Langfristig ist ohnehin der Abschied von fossilen Brennstoffen mehr oder minder gesetzt. Gazprom sitzt damit letztlich auf einem Auslaufmodell. Natürlich wird Erdgas noch viele Jahre, wahrscheinlich sogar Jahrzehnte bereitwillige Abnehmer finden. Doch eine Rückkehr zu vergangenen Tagen ist kaum denkbar und auch die Margen werden in Zukunft mit hoher Wahrscheinlichkeit in den Sinkflug übergehen.
Gazprom: Verbrannte Erde
Nicht nur in der Ukraine hinterlässt Russland mit seinem völkerrechtswidrigen und brutalen Feldzug verbrannte Erde. Auch an der Börse wurde viel vernichtet. Die Gazprom-Aktie ist für hiesige Anleger vollkommen uninteressant geworden. Entsprechende ADR wurden bereits gekündigt und momentan ist noch fraglich, ob ein Umtausch in reguläre Aktien noch anstehen könnte. Im vergangenen Jahr gab es dafür zwar eine Frist, doch wie diversen Börsenforen zu entnehmen ist, warten viele Anleger noch heute vergebens auf einen tatsächlichen Umtausch.

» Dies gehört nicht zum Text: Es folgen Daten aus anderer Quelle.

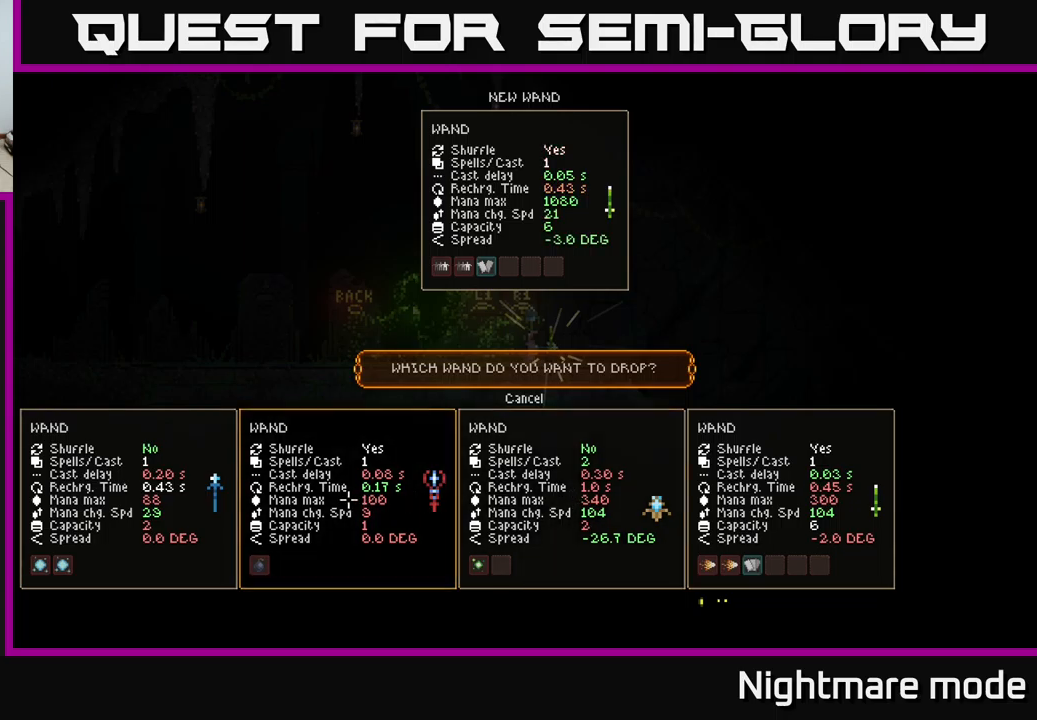
Gameplay with a controller (Xbox layout); each line is a JSON object with the inputs held at the frame after it. "events" lists button and stick changes between this image and that frame as [ms after this image, input, new state], when the widget could be followed in between.
{"buttons": [], "left_stick": "center", "right_stick": "center", "events": []}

Doch selbst wenn ein Handel möglich wäre, so bliebe die Gazprom-Aktie für Anleger vollkommen uninteressant, und das vollkommen unabhängig von ethisch-moralischen Überlegungen. Sämtliche Fundamentalindikatoren bei dem einst so großen Konzern deuten in die Tiefe, und das in einem rasanten Tempo. Die nun vorgelegten Zahlen bestätigen letztlich nur das, wovor viele Experten bereits 2022 warnten. Russland hat für seine revisionistischen Vorhaben Gazprom schlicht geopfert. Verschwinden wird der Konzern so schnell nicht, doch mit an Sicherheit grenzender Wahrscheinlichkeit wird er auch nie wieder zu alter Größe zurückfinden.